Beneath this instruction is a block of data; output from it exactly the lines that run from the one containing "cancer stained for" through the one containing "(IHC) of liver", inclusive.
= Beginning of Section =
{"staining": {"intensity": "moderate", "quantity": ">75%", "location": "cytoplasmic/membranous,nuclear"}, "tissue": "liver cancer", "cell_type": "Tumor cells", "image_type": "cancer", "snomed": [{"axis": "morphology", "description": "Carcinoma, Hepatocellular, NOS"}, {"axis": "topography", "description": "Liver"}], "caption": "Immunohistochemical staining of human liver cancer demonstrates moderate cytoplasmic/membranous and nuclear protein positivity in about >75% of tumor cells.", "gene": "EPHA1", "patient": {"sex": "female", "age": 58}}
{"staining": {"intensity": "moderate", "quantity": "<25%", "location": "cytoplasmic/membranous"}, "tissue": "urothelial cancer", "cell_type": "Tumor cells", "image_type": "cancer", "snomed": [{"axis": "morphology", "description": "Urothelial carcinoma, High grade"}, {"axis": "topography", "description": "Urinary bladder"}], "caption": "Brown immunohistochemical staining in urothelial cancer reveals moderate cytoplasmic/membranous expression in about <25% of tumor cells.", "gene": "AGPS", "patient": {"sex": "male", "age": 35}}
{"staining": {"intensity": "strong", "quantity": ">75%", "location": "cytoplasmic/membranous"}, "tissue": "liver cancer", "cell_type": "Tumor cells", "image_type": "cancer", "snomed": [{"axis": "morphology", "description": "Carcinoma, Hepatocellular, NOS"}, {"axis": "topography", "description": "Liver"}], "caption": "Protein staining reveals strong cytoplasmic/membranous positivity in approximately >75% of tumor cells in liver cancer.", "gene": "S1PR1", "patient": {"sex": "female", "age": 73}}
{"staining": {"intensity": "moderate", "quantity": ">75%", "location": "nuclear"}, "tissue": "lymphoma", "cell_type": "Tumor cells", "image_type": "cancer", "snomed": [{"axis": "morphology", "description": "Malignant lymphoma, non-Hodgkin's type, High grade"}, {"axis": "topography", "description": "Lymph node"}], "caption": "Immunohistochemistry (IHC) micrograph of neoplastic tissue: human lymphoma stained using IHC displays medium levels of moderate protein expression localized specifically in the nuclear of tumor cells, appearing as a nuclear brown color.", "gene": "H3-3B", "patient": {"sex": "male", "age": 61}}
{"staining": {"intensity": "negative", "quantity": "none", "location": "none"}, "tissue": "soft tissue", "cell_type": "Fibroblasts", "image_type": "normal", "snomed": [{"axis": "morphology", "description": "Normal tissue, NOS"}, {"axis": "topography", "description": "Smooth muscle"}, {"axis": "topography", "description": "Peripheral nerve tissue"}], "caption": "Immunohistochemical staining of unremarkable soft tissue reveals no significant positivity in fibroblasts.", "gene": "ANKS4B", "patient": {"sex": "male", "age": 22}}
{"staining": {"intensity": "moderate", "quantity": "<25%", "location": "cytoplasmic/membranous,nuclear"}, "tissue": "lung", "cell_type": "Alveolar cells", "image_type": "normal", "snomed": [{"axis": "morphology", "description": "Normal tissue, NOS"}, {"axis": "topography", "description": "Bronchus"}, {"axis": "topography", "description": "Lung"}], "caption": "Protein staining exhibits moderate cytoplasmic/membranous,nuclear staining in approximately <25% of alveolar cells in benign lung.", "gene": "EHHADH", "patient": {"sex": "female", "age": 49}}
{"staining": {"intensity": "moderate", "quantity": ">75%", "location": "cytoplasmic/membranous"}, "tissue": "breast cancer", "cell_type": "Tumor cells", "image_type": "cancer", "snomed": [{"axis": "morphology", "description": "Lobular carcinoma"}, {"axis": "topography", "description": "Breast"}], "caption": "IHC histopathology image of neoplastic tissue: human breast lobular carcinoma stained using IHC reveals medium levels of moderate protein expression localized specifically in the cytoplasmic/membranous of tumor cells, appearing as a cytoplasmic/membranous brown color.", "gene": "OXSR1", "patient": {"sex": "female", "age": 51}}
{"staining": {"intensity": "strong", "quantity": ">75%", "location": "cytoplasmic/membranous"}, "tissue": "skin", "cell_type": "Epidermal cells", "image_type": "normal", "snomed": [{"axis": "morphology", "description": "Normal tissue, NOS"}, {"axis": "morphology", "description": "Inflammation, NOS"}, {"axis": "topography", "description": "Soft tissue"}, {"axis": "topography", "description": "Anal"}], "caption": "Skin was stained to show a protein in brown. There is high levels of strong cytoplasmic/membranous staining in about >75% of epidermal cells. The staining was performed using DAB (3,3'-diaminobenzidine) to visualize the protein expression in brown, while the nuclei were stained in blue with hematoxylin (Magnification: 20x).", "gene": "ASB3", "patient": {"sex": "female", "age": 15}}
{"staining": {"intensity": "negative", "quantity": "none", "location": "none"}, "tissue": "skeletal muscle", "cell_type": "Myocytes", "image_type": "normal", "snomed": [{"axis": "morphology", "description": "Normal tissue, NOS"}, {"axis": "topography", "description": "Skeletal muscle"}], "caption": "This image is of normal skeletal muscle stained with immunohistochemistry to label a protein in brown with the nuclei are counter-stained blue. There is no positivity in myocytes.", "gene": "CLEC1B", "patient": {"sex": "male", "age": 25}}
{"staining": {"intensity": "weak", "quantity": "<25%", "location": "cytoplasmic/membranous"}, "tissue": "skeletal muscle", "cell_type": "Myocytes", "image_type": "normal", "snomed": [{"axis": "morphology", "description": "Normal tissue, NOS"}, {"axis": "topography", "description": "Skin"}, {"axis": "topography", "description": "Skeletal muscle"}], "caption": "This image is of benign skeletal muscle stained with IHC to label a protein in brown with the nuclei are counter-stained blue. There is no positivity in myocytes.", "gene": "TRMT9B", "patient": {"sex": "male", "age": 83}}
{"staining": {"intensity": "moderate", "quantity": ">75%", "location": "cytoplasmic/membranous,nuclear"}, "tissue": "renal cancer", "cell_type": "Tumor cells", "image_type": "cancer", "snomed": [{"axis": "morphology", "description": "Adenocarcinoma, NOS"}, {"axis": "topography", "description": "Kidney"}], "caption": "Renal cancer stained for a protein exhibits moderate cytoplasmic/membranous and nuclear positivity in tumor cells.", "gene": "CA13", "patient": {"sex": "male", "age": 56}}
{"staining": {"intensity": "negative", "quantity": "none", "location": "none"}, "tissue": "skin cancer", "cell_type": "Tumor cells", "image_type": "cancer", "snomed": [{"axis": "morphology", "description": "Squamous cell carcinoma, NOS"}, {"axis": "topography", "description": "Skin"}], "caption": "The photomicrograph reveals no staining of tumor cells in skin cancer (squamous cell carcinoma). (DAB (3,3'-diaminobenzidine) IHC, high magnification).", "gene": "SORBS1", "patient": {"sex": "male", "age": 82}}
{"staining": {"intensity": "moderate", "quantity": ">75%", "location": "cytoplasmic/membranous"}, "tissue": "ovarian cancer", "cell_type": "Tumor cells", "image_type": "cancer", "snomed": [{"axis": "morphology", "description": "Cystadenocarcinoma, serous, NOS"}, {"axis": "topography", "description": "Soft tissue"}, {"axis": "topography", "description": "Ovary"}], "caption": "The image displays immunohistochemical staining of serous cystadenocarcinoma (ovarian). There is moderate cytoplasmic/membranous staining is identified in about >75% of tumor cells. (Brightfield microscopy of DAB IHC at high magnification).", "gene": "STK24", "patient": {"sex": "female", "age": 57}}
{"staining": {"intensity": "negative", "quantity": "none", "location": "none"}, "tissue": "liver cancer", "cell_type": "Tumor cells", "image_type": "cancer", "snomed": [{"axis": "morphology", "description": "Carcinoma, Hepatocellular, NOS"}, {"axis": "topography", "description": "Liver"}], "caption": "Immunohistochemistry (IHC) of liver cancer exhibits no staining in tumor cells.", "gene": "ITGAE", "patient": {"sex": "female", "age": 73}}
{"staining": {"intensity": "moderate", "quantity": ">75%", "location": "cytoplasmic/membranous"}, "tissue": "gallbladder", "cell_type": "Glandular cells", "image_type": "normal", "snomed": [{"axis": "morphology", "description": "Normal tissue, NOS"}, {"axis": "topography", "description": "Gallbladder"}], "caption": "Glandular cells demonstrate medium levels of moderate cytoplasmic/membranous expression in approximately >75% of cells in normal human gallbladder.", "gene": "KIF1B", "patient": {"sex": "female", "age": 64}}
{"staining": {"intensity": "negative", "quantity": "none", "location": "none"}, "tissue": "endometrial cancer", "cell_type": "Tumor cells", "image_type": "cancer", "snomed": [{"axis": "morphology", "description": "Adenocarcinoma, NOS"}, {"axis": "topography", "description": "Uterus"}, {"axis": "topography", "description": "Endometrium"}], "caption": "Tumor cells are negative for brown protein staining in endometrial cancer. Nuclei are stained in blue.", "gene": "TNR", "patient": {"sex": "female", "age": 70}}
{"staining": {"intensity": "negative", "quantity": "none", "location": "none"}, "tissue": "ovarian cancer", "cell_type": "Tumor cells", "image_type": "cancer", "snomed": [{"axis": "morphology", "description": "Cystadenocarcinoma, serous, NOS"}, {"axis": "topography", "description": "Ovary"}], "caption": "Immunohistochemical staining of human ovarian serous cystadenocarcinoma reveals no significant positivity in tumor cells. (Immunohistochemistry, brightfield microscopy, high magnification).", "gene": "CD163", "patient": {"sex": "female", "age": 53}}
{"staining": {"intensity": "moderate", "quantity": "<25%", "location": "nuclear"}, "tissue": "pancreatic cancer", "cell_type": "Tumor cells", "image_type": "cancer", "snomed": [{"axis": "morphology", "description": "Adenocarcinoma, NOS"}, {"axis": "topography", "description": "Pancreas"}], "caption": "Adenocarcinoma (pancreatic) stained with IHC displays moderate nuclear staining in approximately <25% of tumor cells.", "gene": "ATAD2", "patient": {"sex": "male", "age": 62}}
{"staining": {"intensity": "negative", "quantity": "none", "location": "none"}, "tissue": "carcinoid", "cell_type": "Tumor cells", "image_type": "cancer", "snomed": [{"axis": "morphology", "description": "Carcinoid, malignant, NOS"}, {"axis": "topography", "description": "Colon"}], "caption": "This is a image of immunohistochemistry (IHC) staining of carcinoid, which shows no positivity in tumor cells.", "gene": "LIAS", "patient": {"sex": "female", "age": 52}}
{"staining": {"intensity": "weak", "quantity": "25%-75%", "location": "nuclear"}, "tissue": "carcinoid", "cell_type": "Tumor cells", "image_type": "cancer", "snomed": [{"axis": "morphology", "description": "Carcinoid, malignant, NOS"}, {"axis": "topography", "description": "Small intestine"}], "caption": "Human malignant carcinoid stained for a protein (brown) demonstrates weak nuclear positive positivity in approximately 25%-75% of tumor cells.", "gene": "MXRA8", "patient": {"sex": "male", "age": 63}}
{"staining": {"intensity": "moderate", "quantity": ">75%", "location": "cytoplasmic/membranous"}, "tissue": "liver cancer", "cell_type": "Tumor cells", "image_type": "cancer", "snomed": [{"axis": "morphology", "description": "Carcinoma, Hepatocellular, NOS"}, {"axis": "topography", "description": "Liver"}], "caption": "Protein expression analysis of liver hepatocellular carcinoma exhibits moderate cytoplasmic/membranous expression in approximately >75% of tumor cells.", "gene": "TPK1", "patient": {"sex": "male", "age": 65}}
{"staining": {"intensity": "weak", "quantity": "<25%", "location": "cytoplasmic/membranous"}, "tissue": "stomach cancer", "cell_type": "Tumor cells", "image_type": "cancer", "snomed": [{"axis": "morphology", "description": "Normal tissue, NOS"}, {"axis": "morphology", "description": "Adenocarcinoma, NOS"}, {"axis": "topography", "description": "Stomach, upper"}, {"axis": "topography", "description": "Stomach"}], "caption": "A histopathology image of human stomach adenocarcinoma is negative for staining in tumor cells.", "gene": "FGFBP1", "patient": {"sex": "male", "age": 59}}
= End of Section =
Answer to this problem:
{"staining": {"intensity": "moderate", "quantity": ">75%", "location": "cytoplasmic/membranous,nuclear"}, "tissue": "renal cancer", "cell_type": "Tumor cells", "image_type": "cancer", "snomed": [{"axis": "morphology", "description": "Adenocarcinoma, NOS"}, {"axis": "topography", "description": "Kidney"}], "caption": "Renal cancer stained for a protein exhibits moderate cytoplasmic/membranous and nuclear positivity in tumor cells.", "gene": "CA13", "patient": {"sex": "male", "age": 56}}
{"staining": {"intensity": "negative", "quantity": "none", "location": "none"}, "tissue": "skin cancer", "cell_type": "Tumor cells", "image_type": "cancer", "snomed": [{"axis": "morphology", "description": "Squamous cell carcinoma, NOS"}, {"axis": "topography", "description": "Skin"}], "caption": "The photomicrograph reveals no staining of tumor cells in skin cancer (squamous cell carcinoma). (DAB (3,3'-diaminobenzidine) IHC, high magnification).", "gene": "SORBS1", "patient": {"sex": "male", "age": 82}}
{"staining": {"intensity": "moderate", "quantity": ">75%", "location": "cytoplasmic/membranous"}, "tissue": "ovarian cancer", "cell_type": "Tumor cells", "image_type": "cancer", "snomed": [{"axis": "morphology", "description": "Cystadenocarcinoma, serous, NOS"}, {"axis": "topography", "description": "Soft tissue"}, {"axis": "topography", "description": "Ovary"}], "caption": "The image displays immunohistochemical staining of serous cystadenocarcinoma (ovarian). There is moderate cytoplasmic/membranous staining is identified in about >75% of tumor cells. (Brightfield microscopy of DAB IHC at high magnification).", "gene": "STK24", "patient": {"sex": "female", "age": 57}}
{"staining": {"intensity": "negative", "quantity": "none", "location": "none"}, "tissue": "liver cancer", "cell_type": "Tumor cells", "image_type": "cancer", "snomed": [{"axis": "morphology", "description": "Carcinoma, Hepatocellular, NOS"}, {"axis": "topography", "description": "Liver"}], "caption": "Immunohistochemistry (IHC) of liver cancer exhibits no staining in tumor cells.", "gene": "ITGAE", "patient": {"sex": "female", "age": 73}}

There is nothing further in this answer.